Review of the antioxidant properties of wild edible plants in Ethiopia

Nigussie Amsalu
  • Nigussie Amsalu
  • Department of Biology, College of Natural and Computational Sciences, Addis Ababa University, P O Box 3434, Addis Ababa, Ethiopia.
  • Google Scholar
Zemede Asfaw
  • Zemede Asfaw
  • Department of Biology, College of Natural and Computational Sciences, Debre Markos University, P.O. Box 269, Debre Markos, Ethiopia.
  • Google Scholar

  •  Received: 13 December 2019
  •  Accepted: 15 June 2020
  •  Published: 30 September 2020


This work aims to study the potential and importance of wild edible plants (WEPs) as antioxidants in treating different diseases caused by free radicals. A total of 67 species belonging to 50 genera under 36 families and naturally growing in Ethiopia were recorded after assessing all available documents.

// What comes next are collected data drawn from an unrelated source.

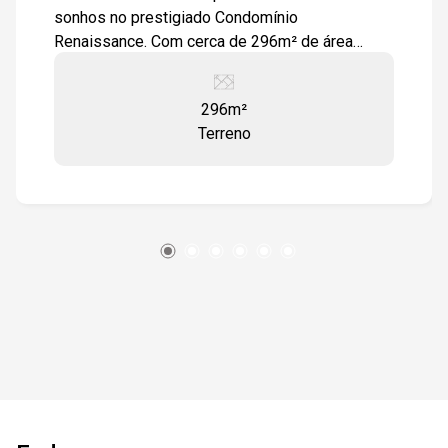
sonhos no prestigiado Condomínio
Renaissance. Com cerca de 296m² de área
completamente plana, este terreno oferece uma
excelente oportunidade para quem busca
296m²
praticidade e conforto. Localização Privilegiada
Terreno
Situado em um condomínio de alto padrão, este
terreno garante a segurança e tranquilidade que
você e sua família merecem. Além disso, você
estará rodeado por uma infraestrutura completa
e fácil acesso aos principais pontos da cidade.
Versatilidade de Construção A área plana do
terreno proporciona total liberdade para
desenvolver o projeto arquitetônico dos seus
sonhos, sem as limitações impostas por
terrenos em aclive ou declive. Maximize o
potencial do seu novo lar e crie um espaço
harmonioso e funcional. Qualidade de Vida O
Condomínio Renaissance é sinônimo de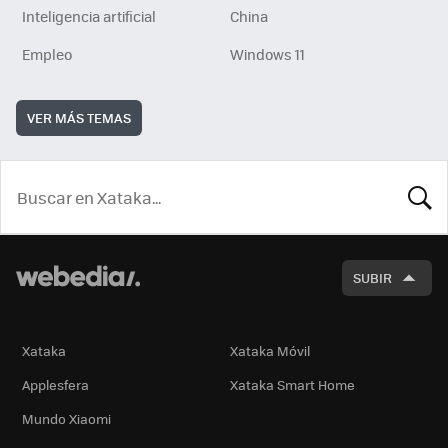
Inteligencia artificial
China
Empleo
Windows 11
VER MÁS TEMAS
BUSCA
SUBIR
Xataka
Xataka Móvil
Applesfera
Xataka Smart Home
Mundo Xiaomi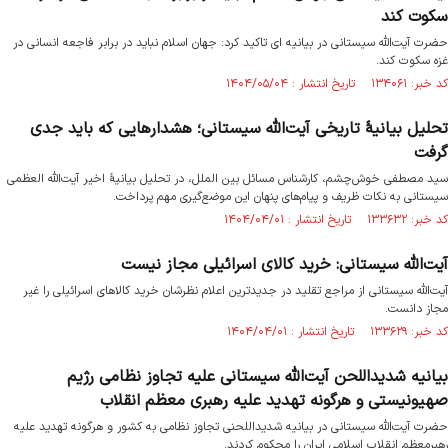
سکوت کند
حضرت آیت‌الله سیستانی در بیانیه ای تاکید کرد: جهان اسلام نباید در برابر فاجعه انسانی در
غزه سکوت کند.
کد خبر: ۱۳۴۰۶۱ تاریخ انتشار : ۱۴۰۴/۰۵/۰۴
تحلیل بیانیۀ تاریخی آیت‌الله سیستانی؛ هشدارهایی که باید جدی
گرفت
سید مصطفی خوش‌چشم، کارشناس مسائل بین الملل، در تحلیل بیانیۀ اخیر آیت‌الله العظمی
سیستانی به نکات ظریف و پیام‌های پنهان این موضع‌گیری مهم پرداخت.
کد خبر: ۱۳۳۶۳۲ تاریخ انتشار : ۱۴۰۴/۰۴/۰۱
آیت‌الله سیستانی: خرید کالای اسرائیلی مجاز نیست
آیت‌الله سیستانی از مراجع تقلید در جدیدترین اعلام نظرشان خرید کالاهای اسرائیلی را غیر
مجاز دانست.
کد خبر: ۱۳۳۶۲۹ تاریخ انتشار : ۱۴۰۴/۰۴/۰۱
بیانیه شدیداللحن آیت‌الله‌ سیستانی علیه تجاوز نظامی رژیم
صهیونیستی و هرگونه تهدید علیه رهبری معظم انقلاب
حضرت آیت‌الله‌ سیستانی در بیانیه شدیداللحنی تجاوز نظامی به کشور و هرگونه تهدید علیه
رهبرمعظم انقلاب اسلامی ایران را محکوم کردند.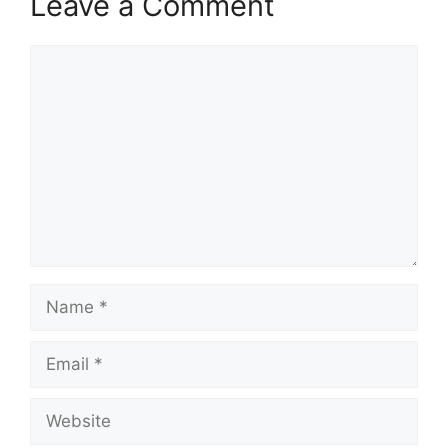
Leave a Comment
Comment
Name
Email
Website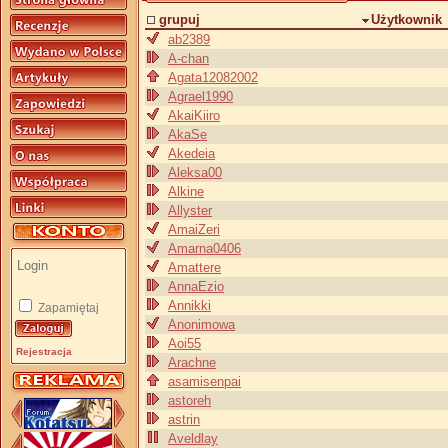
grupuj
Użytkownik
ab2389
A-chan
Agata12082002
Agrael1990
AkaiKiiro
AkaSe
Akedeia
Aleksa00
Alkine
Allyster
AmaiZeri
Amarna0406
Amattere
AnnaEzio
Annikki
Zapamiętaj
Anonimowa
Aoi55
Rejestracja
Arachne
asamisenpai
astoreh
astrin
Aveldlay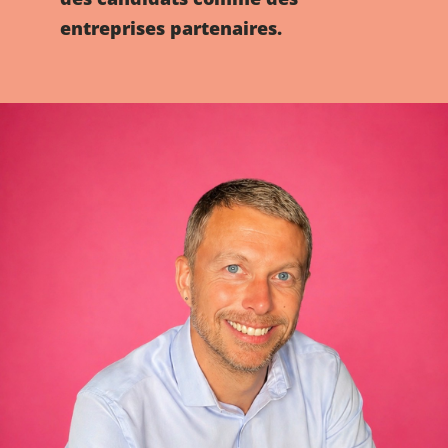
entreprises partenaires.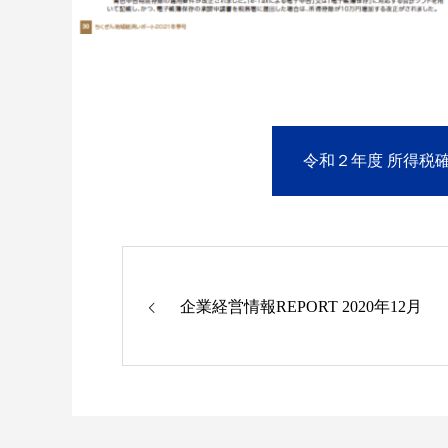
令和２年度 所得税
企業経営情報REPORT 2020年12月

About 16.2% of the total (413) WEPs were recorded in the country. The plant families with more number of species known to have antioxidants are Amaranthaceae and Moraceae 7 species each. Fruits are the dominant edible parts followed by leaves. Compounds such as tannins, oxalates and phenolic acids are the major contributors to the antioxidant activity of vegetables, fruits and medicinal plants. Plants also have many phytochemicals which are a potential source of natural antioxidants such as phenolic diterpenes, flavonoids, flavonols, alkaloids, iridoids and saponins, High consumption of fruits and vegetables is associated with a lowered occurrence of cancer, heart disease, inflammation, arthritis, neurodegenerative diseases and diabetes. Antioxidant components including vitamin C, vitamin E, carotenoid, and plant polyphenols appeared to play a key role in reducing the development of such diseases. This review gives a general overview of the antioxidant properties of different parts of WEPs in a single volume and ease selection of the best species for further research. The chemical composition, antioxidant contents and energy values of wild plants consumed by Ethiopians indicated that they provide key nutrients such as carbohydrates minerals and vitamins. The plants will be lost along with their valuable nutrients and indigenous knowledge without proper management and conservation in the right places and habitats.

Keywords: antioxidant, Ethiopia, health benefit, phytochemicals, wild edible plants.